- Opening Delimiter -

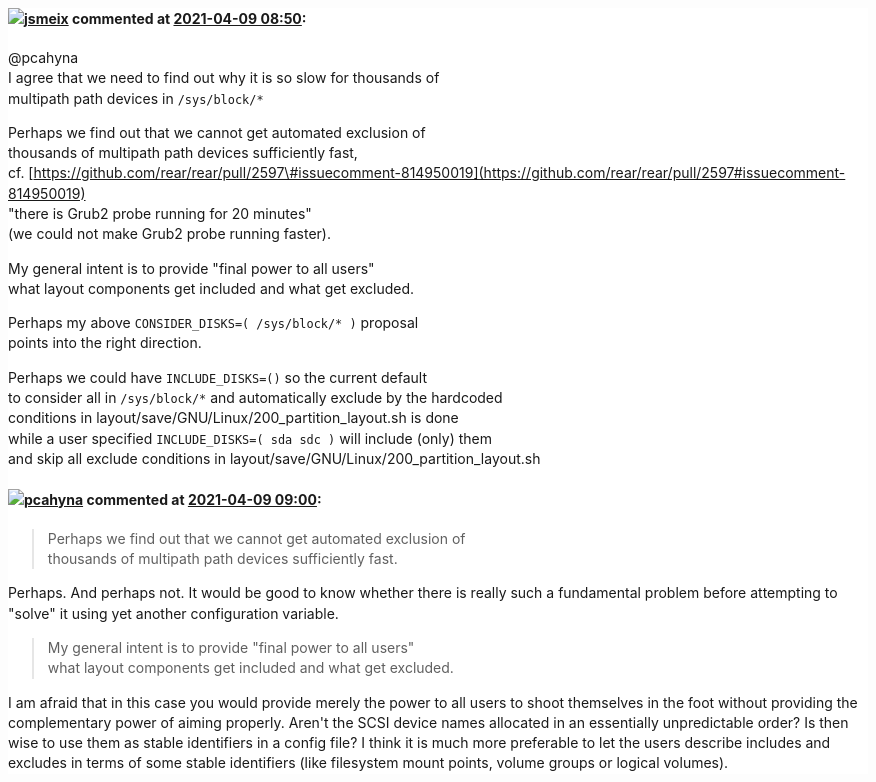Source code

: #### <img src="https://avatars.githubusercontent.com/u/1788608?u=925fc54e2ce01551392622446ece427f51e2f0ce&v=4" width="50">[jsmeix](https://github.com/jsmeix) commented at [2021-04-09 08:50](https://github.com/rear/rear/pull/2597#issuecomment-816529397):

@pcahyna  
I agree that we need to find out why it is so slow for thousands of  
multipath path devices in `/sys/block/*`

Perhaps we find out that we cannot get automated exclusion of  
thousands of multipath path devices sufficiently fast,  
cf.
[https://github.com/rear/rear/pull/2597\#issuecomment-814950019](https://github.com/rear/rear/pull/2597#issuecomment-814950019)  
"there is Grub2 probe running for 20 minutes"  
(we could not make Grub2 probe running faster).

My general intent is to provide "final power to all users"  
what layout components get included and what get excluded.

Perhaps my above `CONSIDER_DISKS=( /sys/block/* )` proposal  
points into the right direction.

Perhaps we could have `INCLUDE_DISKS=()` so the current default  
to consider all in `/sys/block/*` and automatically exclude by the
hardcoded  
conditions in layout/save/GNU/Linux/200\_partition\_layout.sh is done  
while a user specified `INCLUDE_DISKS=( sda sdc )` will include (only)
them  
and skip all exclude conditions in
layout/save/GNU/Linux/200\_partition\_layout.sh

#### <img src="https://avatars.githubusercontent.com/u/26300485?u=9105d243bc9f7ade463a3e52e8dd13fa67837158&v=4" width="50">[pcahyna](https://github.com/pcahyna) commented at [2021-04-09 09:00](https://github.com/rear/rear/pull/2597#issuecomment-816535485):

> Perhaps we find out that we cannot get automated exclusion of  
> thousands of multipath path devices sufficiently fast.

Perhaps. And perhaps not. It would be good to know whether there is
really such a fundamental problem before attempting to "solve" it using
yet another configuration variable.

> My general intent is to provide "final power to all users"  
> what layout components get included and what get excluded.

I am afraid that in this case you would provide merely the power to all
users to shoot themselves in the foot without providing the
complementary power of aiming properly. Aren't the SCSI device names
allocated in an essentially unpredictable order? Is then wise to use
them as stable identifiers in a config file? I think it is much more
preferable to let the users describe includes and excludes in terms of
some stable identifiers (like filesystem mount points, volume groups or
logical volumes).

- Closing Delimiter -

The problem: Recast every line of the records above as a Markdown table with the columns "Row" and "Line", numbering each line and leaving out blank lines. Omit the pictures from your answer.

Answer to the problem:
| Row | Line |
|---|---|
| 1 | Source code |
| 2 | : #### <img src="https://avatars.githubusercontent.com/u/1788608?u=925fc54e2ce01551392622446ece427f51e2f0ce&v=4" width="50">[jsmeix](https://github.com/jsmeix) commented at [2021-04-09 08:50](https://github.com/rear/rear/pull/2597#issuecomment-816529397): |
| 3 | @pcahyna   |
| 4 | I agree that we need to find out why it is so slow for thousands of   |
| 5 | multipath path devices in `/sys/block/*` |
| 6 | Perhaps we find out that we cannot get automated exclusion of   |
| 7 | thousands of multipath path devices sufficiently fast,   |
| 8 | cf. |
| 9 | [https://github.com/rear/rear/pull/2597\#issuecomment-814950019](https://github.com/rear/rear/pull/2597#issuecomment-814950019)   |
| 10 | "there is Grub2 probe running for 20 minutes"   |
| 11 | (we could not make Grub2 probe running faster). |
| 12 | My general intent is to provide "final power to all users"   |
| 13 | what layout components get included and what get excluded. |
| 14 | Perhaps my above `CONSIDER_DISKS=( /sys/block/* )` proposal   |
| 15 | points into the right direction. |
| 16 | Perhaps we could have `INCLUDE_DISKS=()` so the current default   |
| 17 | to consider all in `/sys/block/*` and automatically exclude by the |
| 18 | hardcoded   |
| 19 | conditions in layout/save/GNU/Linux/200\_partition\_layout.sh is done   |
| 20 | while a user specified `INCLUDE_DISKS=( sda sdc )` will include (only) |
| 21 | them   |
| 22 | and skip all exclude conditions in |
| 23 | layout/save/GNU/Linux/200\_partition\_layout.sh |
| 24 | #### <img src="https://avatars.githubusercontent.com/u/26300485?u=9105d243bc9f7ade463a3e52e8dd13fa67837158&v=4" width="50">[pcahyna](https://github.com/pcahyna) commented at [2021-04-09 09:00](https://github.com/rear/rear/pull/2597#issuecomment-816535485): |
| 25 | > Perhaps we find out that we cannot get automated exclusion of   |
| 26 | > thousands of multipath path devices sufficiently fast. |
| 27 | Perhaps. And perhaps not. It would be good to know whether there is |
| 28 | really such a fundamental problem before attempting to "solve" it using |
| 29 | yet another configuration variable. |
| 30 | > My general intent is to provide "final power to all users"   |
| 31 | > what layout components get included and what get excluded. |
| 32 | I am afraid that in this case you would provide merely the power to all |
| 33 | users to shoot themselves in the foot without providing the |
| 34 | complementary power of aiming properly. Aren't the SCSI device names |
| 35 | allocated in an essentially unpredictable order? Is then wise to use |
| 36 | them as stable identifiers in a config file? I think it is much more |
| 37 | preferable to let the users describe includes and excludes in terms of |
| 38 | some stable identifiers (like filesystem mount points, volume groups or |
| 39 | logical volumes). |